皇后的声音也颤抖起来:
“承霄,别再让它成为你的枷锁。去坐上那个位置,不是为了我,也不是为了任何人,而是为了十七岁的你自己。
去实现你未尽的抱负,去更改那些不公的律法,去庇护那些无辜的百姓。”
最后,她的声音里带上了一丝哽咽,却充满了前所未有的力量:
“用你的行动,去证明给天下人看——”
“你能守好这个国家。”
“你,也一定能守好她。”
书房里安静了下来。
窗外的银杏叶还在落,一片一片,无声无息。
许久,傅霁川终于缓缓地低头看向皇后覆在他手背上的手。
然后他反手,将她的手,更加用力地握在了自己的掌心。
没有言语,但这个动作,已胜过千言万语。
那一年,十七岁的傅霁川,在策论的末尾写下:
【法不阿贵,绳不挠曲。为生民立命,为万世开太平。】
如今,他终于明白,这不仅仅是年少轻狂的誓言,更是他一生无法摆脱的宿命,与归途。
——
傅霁川最终还是接下了摄政王的印绶,临危受命,全面主理朝中大小事务。
素来闲散的安阳亲王看着他雷厉风行整肃朝纲、稳下动荡时局的模样,悬了许久的心终于落了地,只私下跟老夫人叹,说这孩子,天生就有定江山的本事。

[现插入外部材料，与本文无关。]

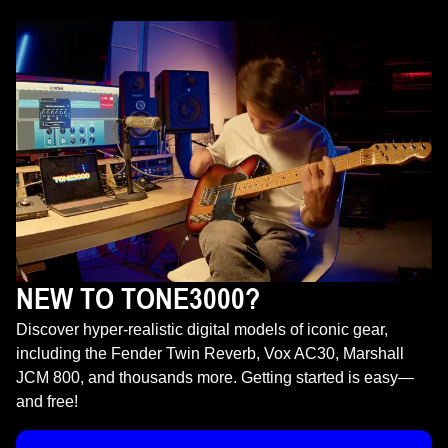
NEW TO TONE3000?
Discover hyper-realistic digital models of iconic gear,
including the Fender Twin Reverb, Vox AC30, Marshall
JCM 800, and thousands more. Getting started is easy—
and free!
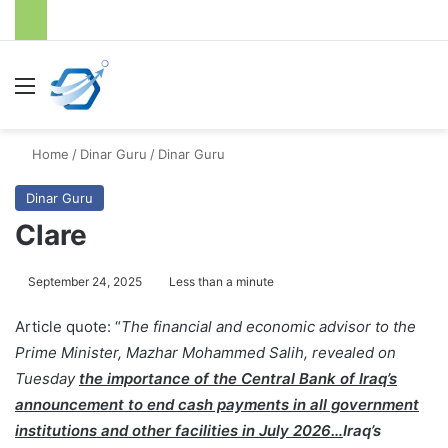
Menu
S
Home
/
Dinar Guru
/
Dinar Guru
Dinar Guru
Clare
September 24, 2025
Less than a minute
Article quote: “
The financial and economic advisor to the
Prime Minister, Mazhar Mohammed Salih, revealed on
Tuesday
the importance of the Central Bank of Iraq’s
announcement to end cash payments in all government
institutions and other facilities in July 2026…
Iraq’s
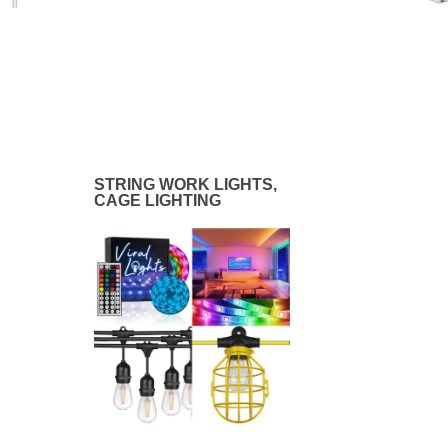
STRING WORK LIGHTS,
CAGE LIGHTING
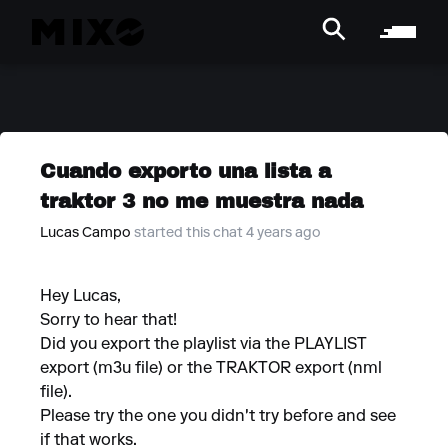
Cuando exporto una lista a
traktor 3 no me muestra nada
Lucas Campo
started this chat 4 years ago
Hey Lucas,
Sorry to hear that!
Did you export the playlist via the PLAYLIST
export (m3u file) or the TRAKTOR export (nml
file).
Please try the one you didn't try before and see
if that works.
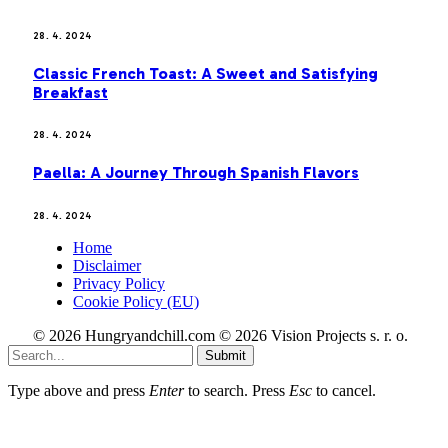
28. 4. 2024
Classic French Toast: A Sweet and Satisfying
Breakfast
28. 4. 2024
Paella: A Journey Through Spanish Flavors
28. 4. 2024
Home
Disclaimer
Privacy Policy
Cookie Policy (EU)
© 2026 Hungryandchill.com © 2026 Vision Projects s. r. o.
Submit
Type above and press
Enter
to search. Press
Esc
to cancel.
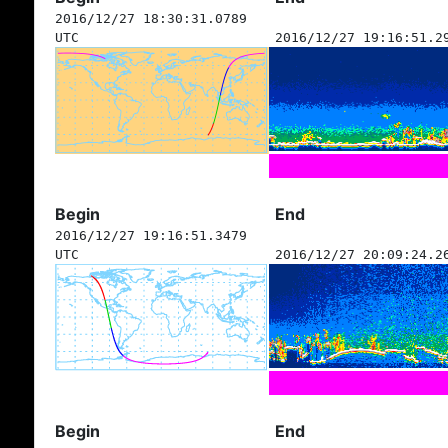
2016/12/27 18:30:31.0789
UTC
2016/12/27 19:16:51.2
Begin
End
2016/12/27 19:16:51.3479
UTC
2016/12/27 20:09:24.2
Begin
End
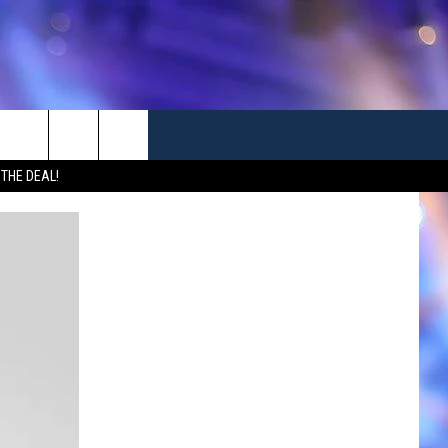
 THE DEAL!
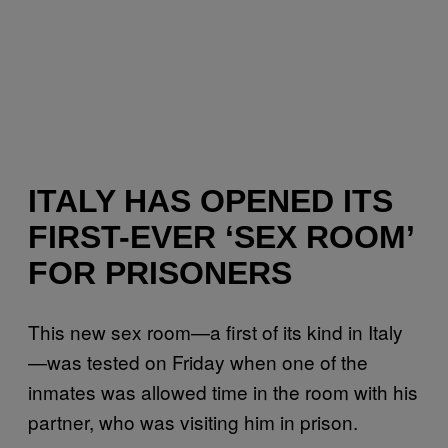
ITALY HAS OPENED ITS
FIRST-EVER ‘SEX ROOM’
FOR PRISONERS
This new sex room—a first of its kind in Italy
—was tested on Friday when one of the
inmates was allowed time in the room with his
partner, who was visiting him in prison.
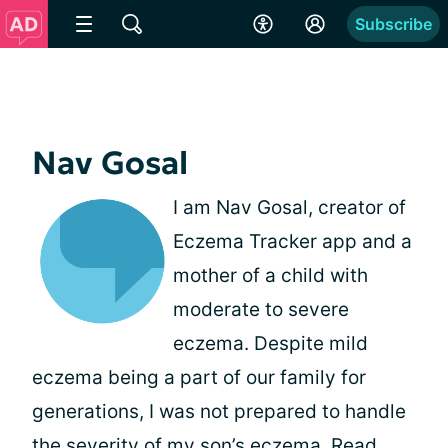
Subscribe
Nav Gosal
I am Nav Gosal, creator of
Eczema Tracker app and a
mother of a child with
moderate to severe
eczema. Despite mild
eczema being a part of our family for
generations, I was not prepared to handle
the severity of my son’s eczema.
Read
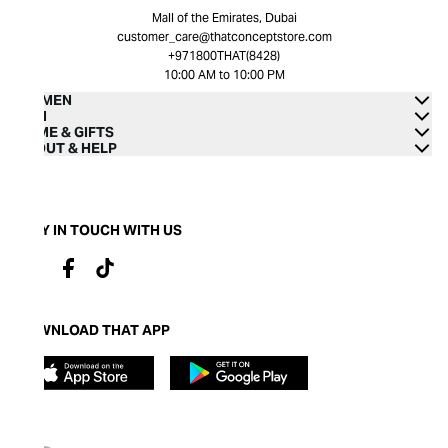
Mall of the Emirates, Dubai
customer_care@thatconceptstore.com
+971800THAT(8428)
10:00 AM to 10:00 PM
WOMEN
MEN
HOME & GIFTS
ABOUT & HELP
STAY IN TOUCH WITH US
DOWNLOAD THAT APP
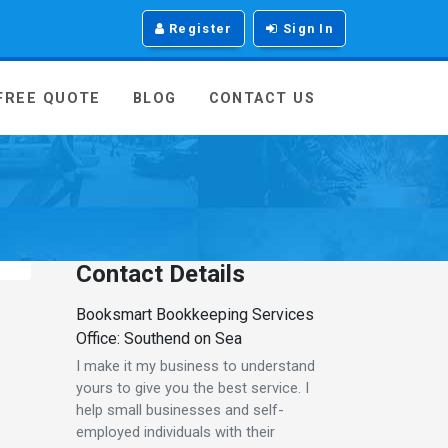
Register
Sign In
 FREE QUOTE
BLOG
CONTACT US
Contact Details
Booksmart Bookkeeping Services
Office: Southend on Sea
I make it my business to understand
yours to give you the best service. I
help small businesses and self-
employed individuals with their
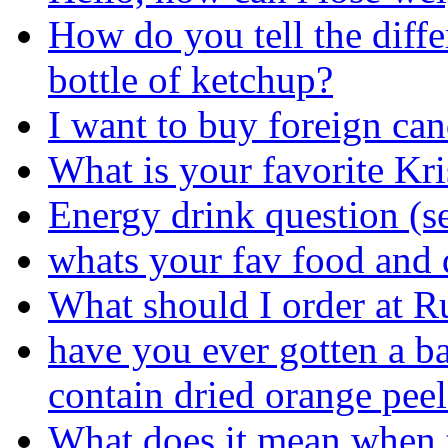
How do you tell the diff
bottle of ketchup?
I want to buy foreign can
What is your favorite K
Energy drink question (s
whats your fav food and 
What should I order at R
have you ever gotten a ba
contain dried orange peel
What does it mean when t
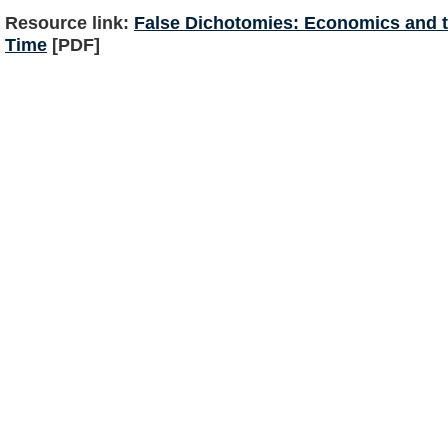
Resource link:
False Dichotomies: Economics and t
Time
[PDF]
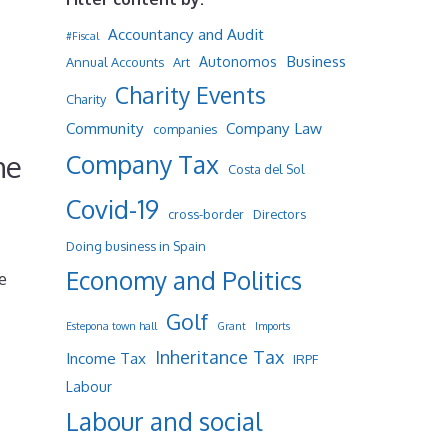
Accountancy and Audit
#Fiscal
Business
Autonomos
Annual Accounts
Art
Charity Events
Charity
Community
Company Law
companies
he
Company Tax
Costa del Sol
Covid-19
cross-border
Directors
Doing business in Spain
Economy and Politics
e
Golf
Estepona town hall
Grant
Imports
Inheritance Tax
Income Tax
IRPF
Labour
Labour and social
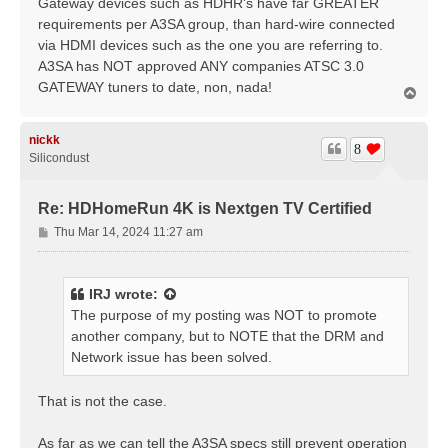
Gateway devices such as HDHR's have far GREATER
requirements per A3SA group, than hard-wire connected
via HDMI devices such as the one you are referring to.
A3SA has NOT approved ANY companies ATSC 3.0
GATEWAY tuners to date, non, nada!
T
o
p
nickk
8
Silicondust
Re: HDHomeRun 4K is Nextgen TV Certified
P
Thu Mar 14, 2024 11:27 am
o
s
t
IRJ
wrote:
The purpose of my posting was NOT to promote
another company, but to NOTE that the DRM and
Network issue has been solved.
That is not the case.
As far as we can tell the A3SA specs still prevent operation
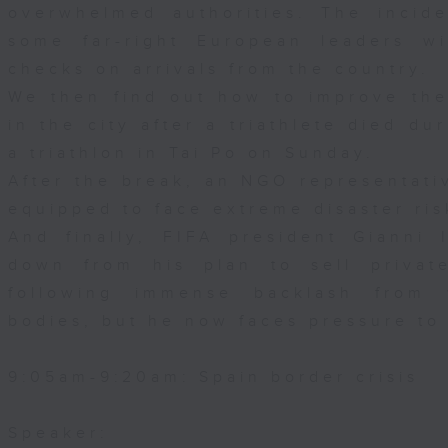
overwhelmed authorities. The incid
some far-right European leaders wit
checks on arrivals from the country.
We then find out how to improve the
in the city after a triathlete died d
a triathlon in Tai Po on Sunday.
After the break, an NGO representative
equipped to face extreme disaster ris
And finally, FIFA president Gianni
down from his plan to sell privat
following immense backlash from 
bodies, but he now faces pressure to
9:05am-9:20am: Spain border crisis
Speaker:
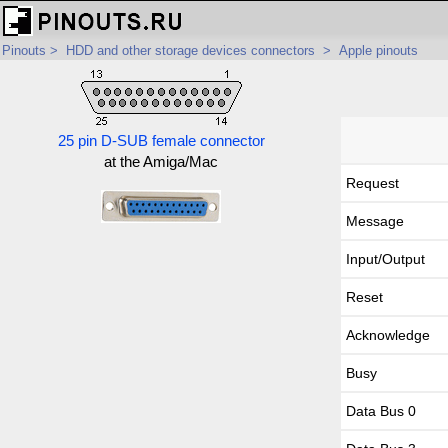
Pinouts
>
HDD and other storage devices connectors
>
Apple pinouts
25 pin D-SUB female connector
at the Amiga/Mac
Request
Message
Input/Output
Reset
Acknowledge
Busy
Data Bus 0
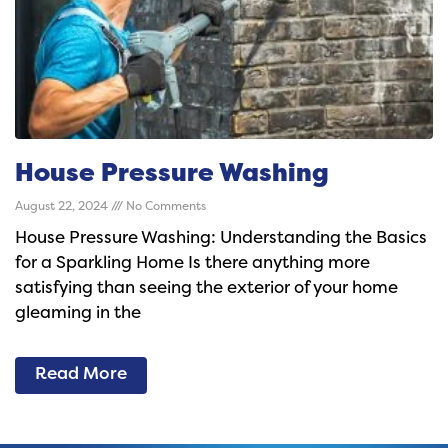
House Pressure Washing
August 22, 2024
No Comments
House Pressure Washing: Understanding the Basics
for a Sparkling Home Is there anything more
satisfying than seeing the exterior of your home
gleaming in the
Read More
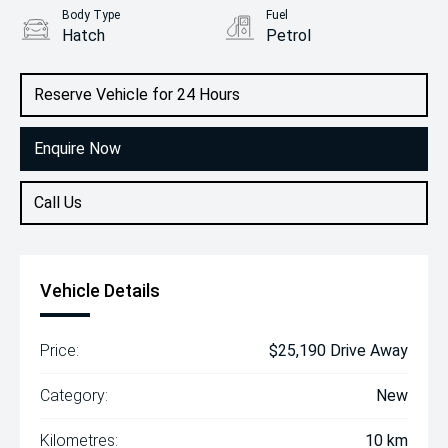
Body Type
Fuel
Hatch
Petrol
Reserve Vehicle for 24 Hours
Enquire Now
Call Us
Vehicle Details
Price:
$25,190 Drive Away
Category:
New
Kilometres:
10 km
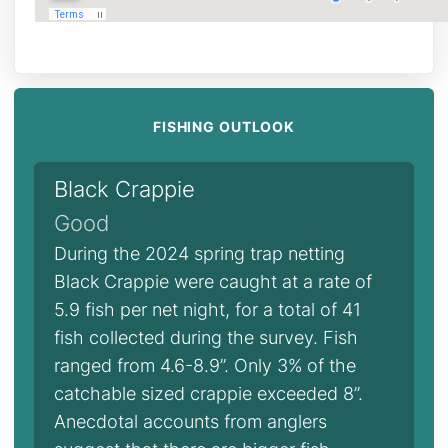
FISHING OUTLOOK
Black Crappie
Good
During the 2024 spring trap netting
Black Crappie were caught at a rate of
5.9 fish per net night, for a total of 41
fish collected during the survey. Fish
ranged from 4.6-8.9”. Only 3% of the
catchable sized crappie exceeded 8”.
Anecdotal accounts from anglers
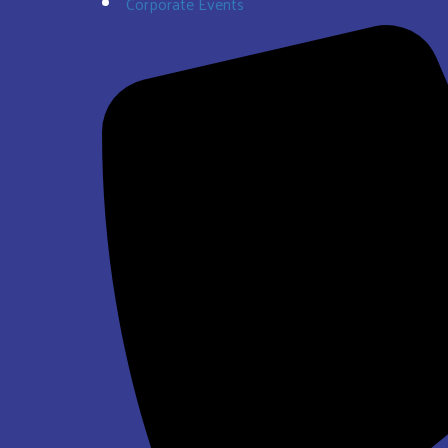
Corporate Events
$337.00
Super Bros Jump and Slide Wet/Dry
$293.00
See All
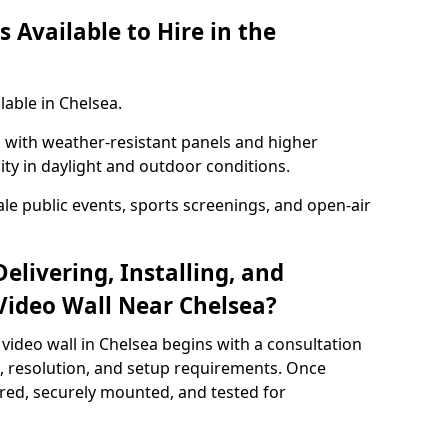
 Available to Hire in the
lable in Chelsea.
with weather-resistant panels and higher
lity in daylight and outdoor conditions.
ale public events, sports screenings, and open-air
elivering, Installing, and
Video Wall Near Chelsea?
video wall in Chelsea begins with a consultation
ze, resolution, and setup requirements. Once
red, securely mounted, and tested for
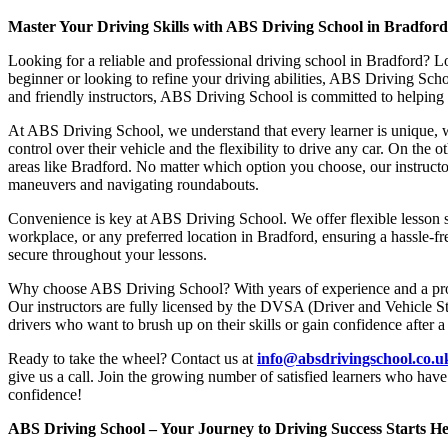
Master Your Driving Skills with ABS Driving School in Bradfor
Looking for a reliable and professional driving school in Bradford? L
beginner or looking to refine your driving abilities, ABS Driving Sc
and friendly instructors, ABS Driving School is committed to helping y
At ABS Driving School, we understand that every learner is unique, w
control over their vehicle and the flexibility to drive any car. On the 
areas like Bradford. No matter which option you choose, our instructor
maneuvers and navigating roundabouts.
Convenience is key at ABS Driving School. We offer flexible lesson sc
workplace, or any preferred location in Bradford, ensuring a hassle-fr
secure throughout your lessons.
Why choose ABS Driving School? With years of experience and a proven
Our instructors are fully licensed by the DVSA (Driver and Vehicle St
drivers who want to brush up on their skills or gain confidence after a
Ready to take the wheel? Contact us at
info@absdrivingschool.co.
give us a call. Join the growing number of satisfied learners who hav
confidence!
ABS Driving School – Your Journey to Driving Success Starts He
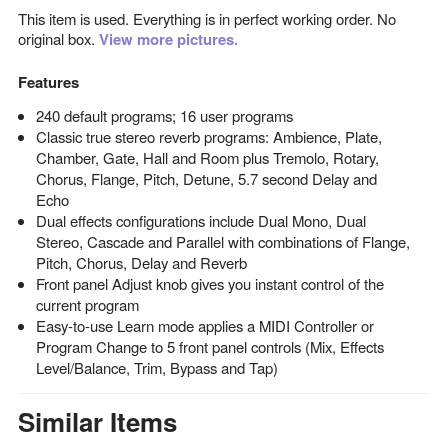
This item is used. Everything is in perfect working order. No
original box.
View more pictures.
Features
240 default programs; 16 user programs
Classic true stereo reverb programs: Ambience, Plate,
Chamber, Gate, Hall and Room plus Tremolo, Rotary,
Chorus, Flange, Pitch, Detune, 5.7 second Delay and
Echo
Dual effects configurations include Dual Mono, Dual
Stereo, Cascade and Parallel with combinations of Flange,
Pitch, Chorus, Delay and Reverb
Front panel Adjust knob gives you instant control of the
current program
Easy-to-use Learn mode applies a MIDI Controller or
Program Change to 5 front panel controls (Mix, Effects
Level/Balance, Trim, Bypass and Tap)
Similar Items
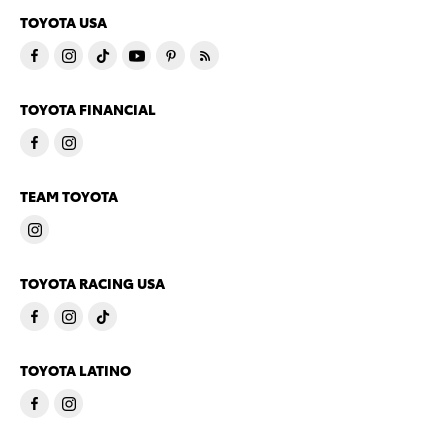
TOYOTA USA
TOYOTA FINANCIAL
TEAM TOYOTA
TOYOTA RACING USA
TOYOTA LATINO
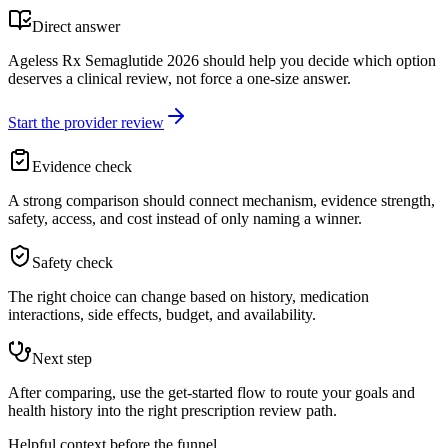
Direct answer
Ageless Rx Semaglutide 2026 should help you decide which option
deserves a clinical review, not force a one-size answer.
Start the provider review
Evidence check
A strong comparison should connect mechanism, evidence strength,
safety, access, and cost instead of only naming a winner.
Safety check
The right choice can change based on history, medication
interactions, side effects, budget, and availability.
Next step
After comparing, use the get-started flow to route your goals and
health history into the right prescription review path.
Helpful context before the funnel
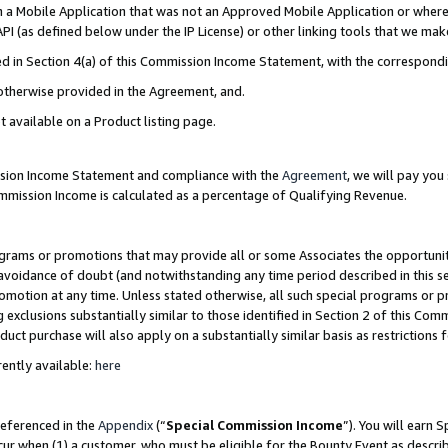
in a Mobile Application that was not an Approved Mobile Application or where
PI (as defined below under the IP License) or other linking tools that we mak
ined in Section 4(a) of this Commission Income Statement, with the correspon
 otherwise provided in the Agreement, and.
t available on a Product listing page.
ission Income Statement and compliance with the
Agreement
, we will pay yo
ommission Income is calculated as a percentage of Qualifying Revenue.
grams or promotions that may provide all or some Associates the opportunit
e avoidance of doubt (and notwithstanding any time period described in this s
romotion at any time. Unless stated otherwise, all such special programs or 
 exclusions substantially similar to those identified in Section 2 of this Co
ct purchase will also apply on a substantially similar basis as restrictions
ently available:
here
referenced in the
Appendix
(“
Special Commission Income
”). You will earn 
cur when (1) a customer, who must be eligible for the Bounty Event as describ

只是朝中事务实在太过繁冗,从早朝到深夜批折,几乎没有半分空闲。
为了方便处置紧急公务,傅霁川索性搬到了宫里的偏殿居住,和温以贞见面的次数变得越来越少。
她依旧打理着茶庄,研制新茶,偶尔去侯府陪老夫人说说话。
转眼到了八月十五中秋,宫中要设中秋宫宴。
这是傅霁川成为摄政王之后,第一次举办的宫廷大宴,六部三司、宗室亲贵尽数到场,谁也不敢怠慢。
傅霁川很早就亲自选了温以贞最爱的月白色浮光锦,让尚衣局赶制一身宫装,配了一套东珠头面,让墨七提前送去,并再三嘱咐宫宴当日务必早点去茶庄接人。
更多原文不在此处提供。